Un titre de la rentrée littéraire "Le bruit du monde", éditeur que j'aime beaucoup vous le savez. Dans ce premier roman que j'ai lu plusieurs semaines après l'avoir reçu, et que j'ai lu en même pas 24 heures, Alexandrine Descotes nous raconte l'histoire de sa famille, et notamment celle de son père. Elle nous parle d'un sujet extrêmement peu connu, duquel je n'avais jamais entendu parler, même si on sait qu'il existe pleins de situations différentes dans la médecine. Elle nous raconte donc l'exstrophie vésicale avec laquelle est née son père, c'est-à-dire la vessie en dehors de son corps découverte à la naissance. Une malformation qui peut entraîner une infertilité, en plus d'infections répétées, et devant donc faire très attention. Cette particularité qu'avait son père, a mené au fait que Alexandrine, est née grâce à une fécondation in vitro avec ses deux frères et sœurs.
Alexandrine décide donc de nous raconter sa naissance, ce qui a résulté de cette fécondation in vitro. La vie qu'a menée ses grands-parents paternels Colette et Gérard, Colette ayant été laissée un peu de côté à l'époque avec un fils né avec cette malformation à laquelle personne n'était vraiment sensibilisé. Même le frère de son mari étant médecin ne savait pas du tout quoi faire devant une telle situation, mais durant des années, il essaiera de trouver une solution. Alors qu'il a quatre ans, l'enfant s'envole pour la première fois pour les États-Unis accompagné de sa mère, pour espérer recevoir une opération qui lui changera la vie. Il ne sait pas ce qu'il va se passer, mais Colette a la foi que son petit Jean-Luc retrouve une vie normale.

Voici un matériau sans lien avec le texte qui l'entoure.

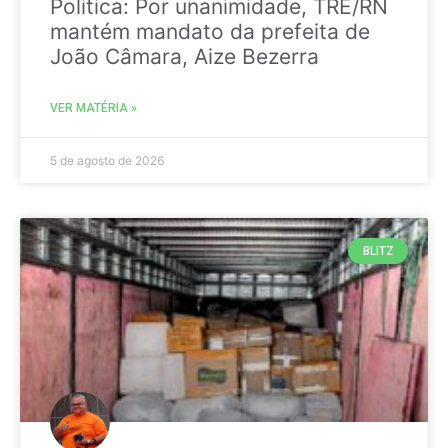
Politica: Por unanimidade, TRE/RN
mantém mandato da prefeita de
João Câmara, Aize Bezerra
VER MATÉRIA »
5 de agosto de 2026
BLITZ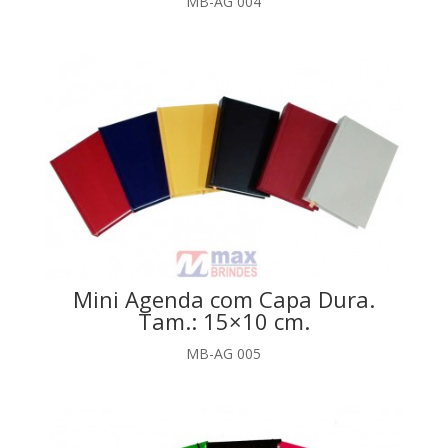
MB-AG 004
Mini Agenda com Capa Dura.
Tam.: 15×10 cm.
MB-AG 005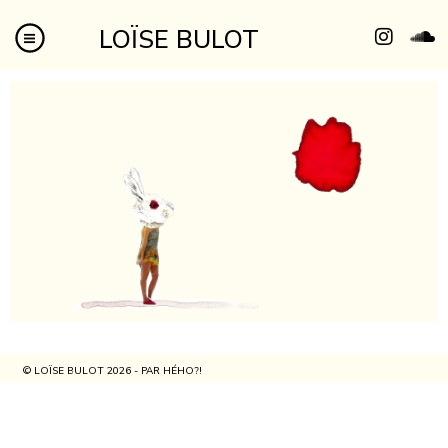
LOÏSE BULOT
© LOÏSE BULOT 2026 - PAR
HÉHO?!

Un livre profondément humain, une enquête sur cette malformation qui aurait été engendrée par la prise d'un médicament, à l'époque donné aux femmes enceintes qui présentaient des grossesses à risque. Et pourtant, ce médicament serait justement la cause de ces malformations, au niveau de la vessie pour les petits garçons et du sexe, et au niveau du vagin pour les filles. Ce médicament s'appelle le distilbène et plusieurs médecins américains auraient alerté sur les effets, les médecins français auraient complètement ignoré l'information. Alexandrine va donc faire des recherches sur ce fameux médicament et ses effets, notamment grâce à une gynécologue française, une des rares qui aurait creusé le sujet, le Dr Cabau.
Je ne vais pas vous en dire plus sur cette lecture pas très longue, mais extrêmement intéressante pour le sujet abordé, et qui change de tout ce que j'ai pu lire d'habitude. Des témoignages recueillis auprès de plusieurs membres de sa famille, sa propre histoire et celle de sa famille racontée dans "Le nénuphar" une jolie comparaison pour parler de l'exstrophie de son père.